第三步:假设md_num_open_segs都是0说明还没有打开,使用mdopen函数打开。注意只打开第一个块。
mdopen(SMgrRelation reln, ForkNumber forknum, int behavior)
参数:
mdopen (reln=0x1ceb618, forknum=MAIN_FORKNUM, behavior=9) at md.c:623
static MdfdVec *
mdopen(SMgrRelation reln, ForkNumber forknum, int behavior)
{
MdfdVec *mdfd;
char *path;
File fd;
/* No work if already open */
if (reln->md_num_open_segs[forknum] > 0)
return &reln->md_seg_fds[forknum][0];
path = relpath(reln->smgr_rnode, forknum);
fd = PathNameOpenFile(path, O_RDWR | PG_BINARY, 0600);
if (fd < 0)
{
/*
* During bootstrap, there are cases where a system relation will be
* accessed (by internal backend processes) before the bootstrap
* script nominally creates it. Therefore, accept mdopen() as a
* substitute for mdcreate() in bootstrap mode only. (See mdcreate)
*/
if (IsBootstrapProcessingMode())
fd = PathNameOpenFile(path, O_RDWR | O_CREAT | O_EXCL | PG_BINARY, 0600);
if (fd < 0)
{
if ((behavior & EXTENSION_RETURN_NULL) &&
FILE_POSSIBLY_DELETED(errno))
{
pfree(path);
return NULL;
}
ereport(ERROR,
(errcode_for_file_access(),
errmsg("could not open file \"%s\": %m", path)));
}
}
pfree(path);
_fdvec_resize(reln, forknum, 1);
mdfd = &reln->md_seg_fds[forknum][0];
mdfd->mdfd_vfd = fd;
mdfd->mdfd_segno = 0;
Assert(_mdnblocks(reln, forknum, mdfd) <= ((BlockNumber) RELSEG_SIZE));
return mdfd;
}
第四步:从当前md_seg_fds里面取出的块位置(第一次的话经过第三步应该只有第一块)到需要的块位置targetseg之间的所有块,依次遍历打开。

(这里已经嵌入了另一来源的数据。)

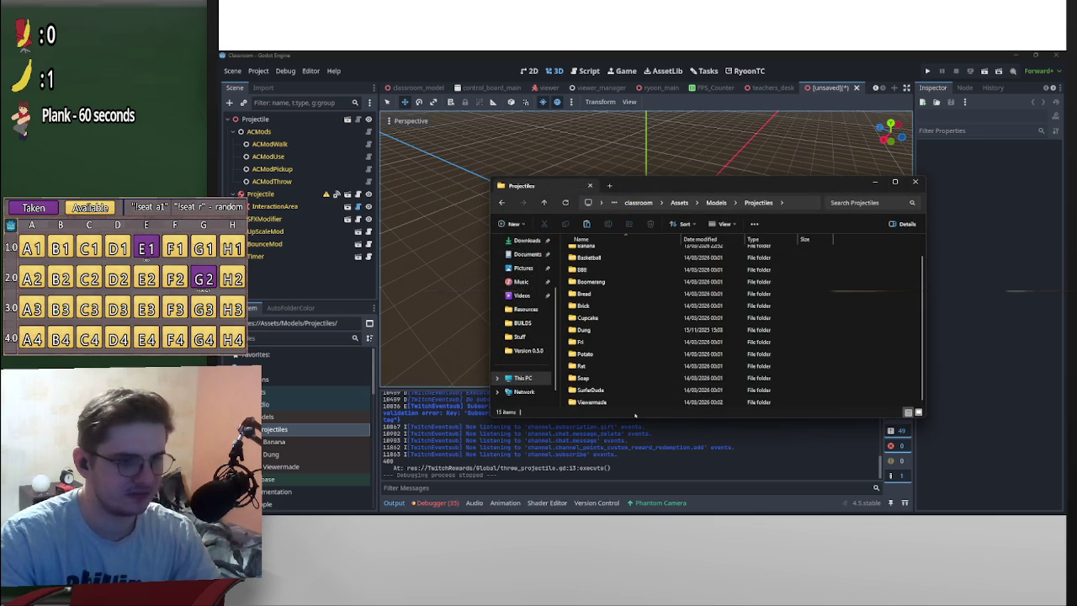
{"action": "double_click", "coordinate": [640, 402]}
{"action": "key", "text": "ctrl+v"}
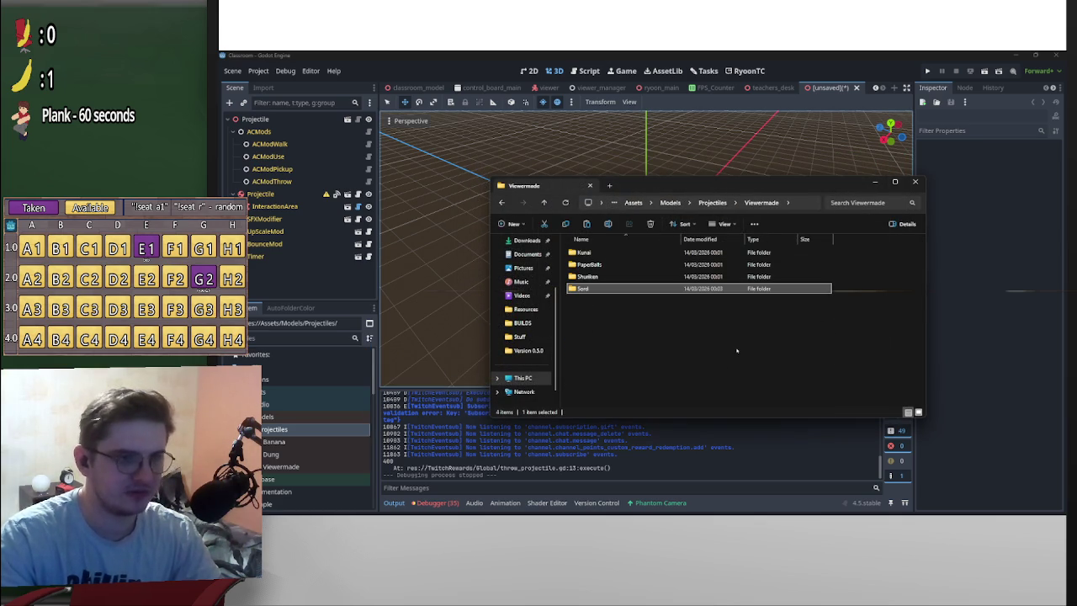
{"action": "left_click", "coordinate": [966, 195]}
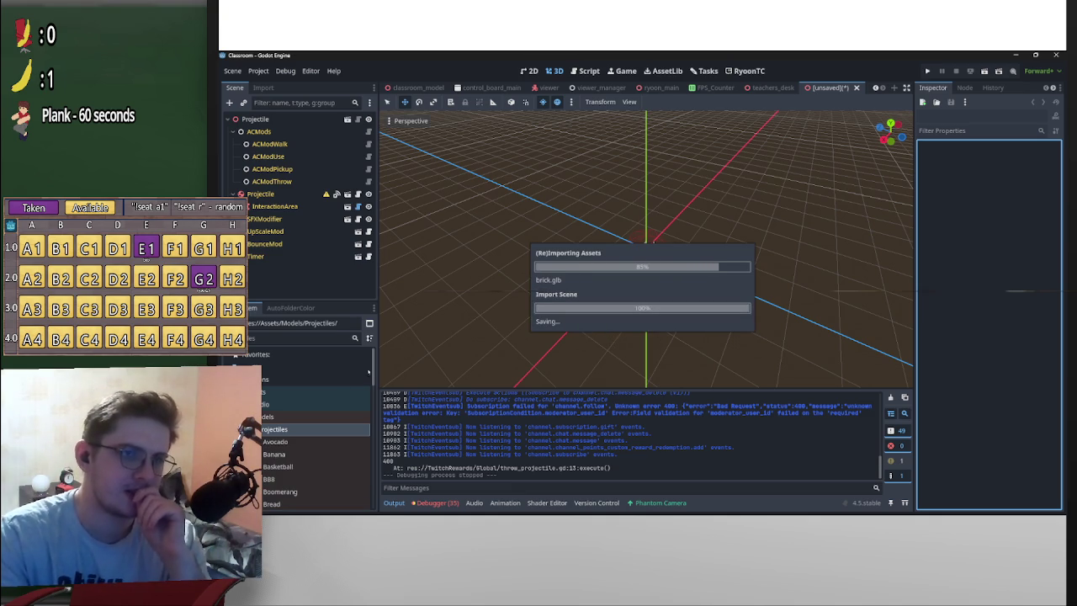
{"action": "left_click", "coordinate": [495, 505]}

for (nextsegno = reln->md_num_open_segs[forknum];nextsegno <= targetseg; nextsegno++)
{
(1)计算当前MdfdVec指向的文件,有多少个块
BlockNumber nblocks = _mdnblocks(reln, forknum, v);
(2)按需扩展新文件(表文件切分)
(2)打开文件,维护两个数组结构
v = _mdfd_openseg(reln, forknum, nextsegno, flags);
最重要的两个数组:
typedef struct SMgrRelationData
{
...
int md_num_open_segs[MAX_FORKNUM + 1];
struct _MdfdVec *md_seg_fds[MAX_FORKNUM + 1];
....
} SMgrRelationData;
第一个记录segs号,也就是文件切分后的块号,小于1G的表不切分只有一个文件,对应位置存1。数组的四个位置对应三类文件。
第二个记录fd结构的指针,四个位置放四个指针数组的头部地址,数组的每个位置记录文件的fd和打开的最大的块号。
【简版】
PG中表文件超过1GB会自动拆分,拆分后的fd会变成多个,如何记录呢?
SMgrRelationData结构逻辑上对应一张表,内部负责管理的两个关键数据结构md_num_open_segs、md_seg_fds
简单的说两个数字长度默认都是4,前三个位置分别对应表文件、FSM、VM文件
md_num_open_segs在对应位置上记录当前文件已经打开的最新块号。
md_seg_fds是二维指针,指向多个_MdfdVec*指针数组,_MdfdVec存放了切分后的文件的FD和文件已经使用的最大块号。